Where Galileo’s Gout really shines, however, and where it is likely to provide important intellectual sustenance for most evolutionary psychologists, is in its eminently wise, highly literate, historically informed embrace of scientific reductionism (á la Watson), and the author’s recognition of how the scientific enterprise, whether medical or evolutionary, is all of a piece, as well as how endarkenment-linked threats to one become threats to all: “I’m afraid that our current tolerance of homeopathic, chiropractic, Ayurvedic, holistic, crystal-based or aroma-driven modes of healing has helped to clear the way for the alternative or complementary science of intelligent design. Once advocates of folk-based remedies persuaded the public that there are alternative or complementary explanations of what ails us, why not accept faith-based alternative or complementary explanations for how we came about? If the laws of chemistry and physics (e.g., PV = nRT) need not apply to medicine, why should we rely on the laws of evolution such as that of natural selection or the Hardy Weinberg equation?”

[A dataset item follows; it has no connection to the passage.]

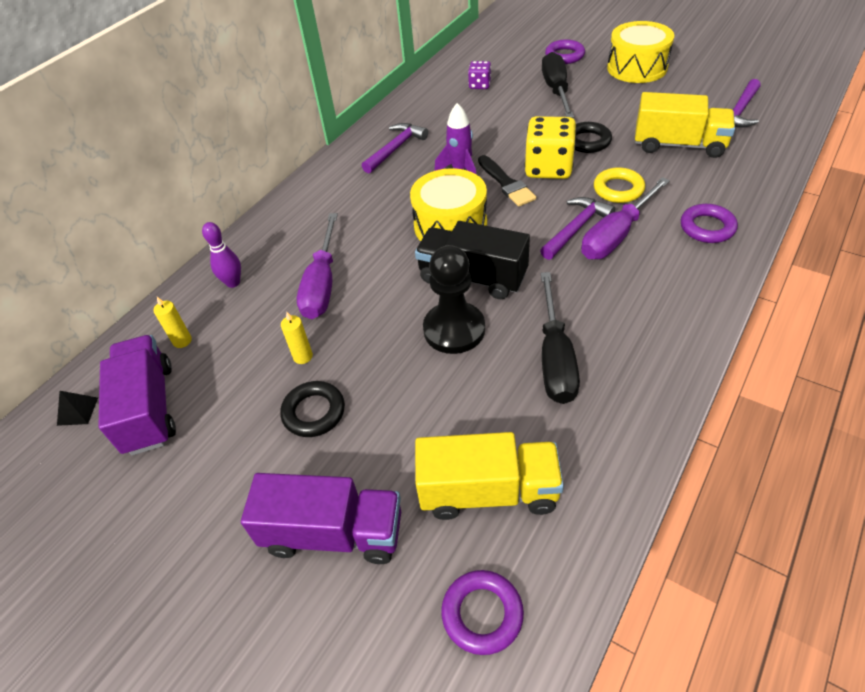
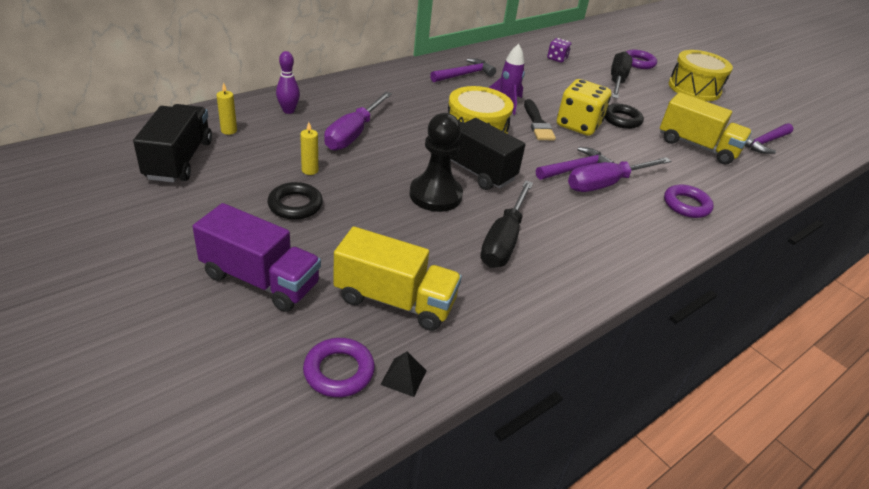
camera: 10 degrees right, 10 degrees down
black pyramid [57,391,98,426] -> black pyramid moved to [380,352,427,397]
purple truck [98,335,176,455] -> black truck [133,104,212,183]
yellow ring [594,167,645,203] -> none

But although Weissmann warns of endarkenment, raging almost Lear-like in opposition, he doesn’t wallow in despair, and neither should we. To the contrary: Galileo’s Gout is a masterful celebration of scientific progress, the kind of highly literate, thoughtful, encouraging, desperately needed materialist triumphalism that not only gives the lie to any claims of empirical research being a cold, narrow-minded, anti-humanist enterprise, but should also inspire evolutionists of all stripes.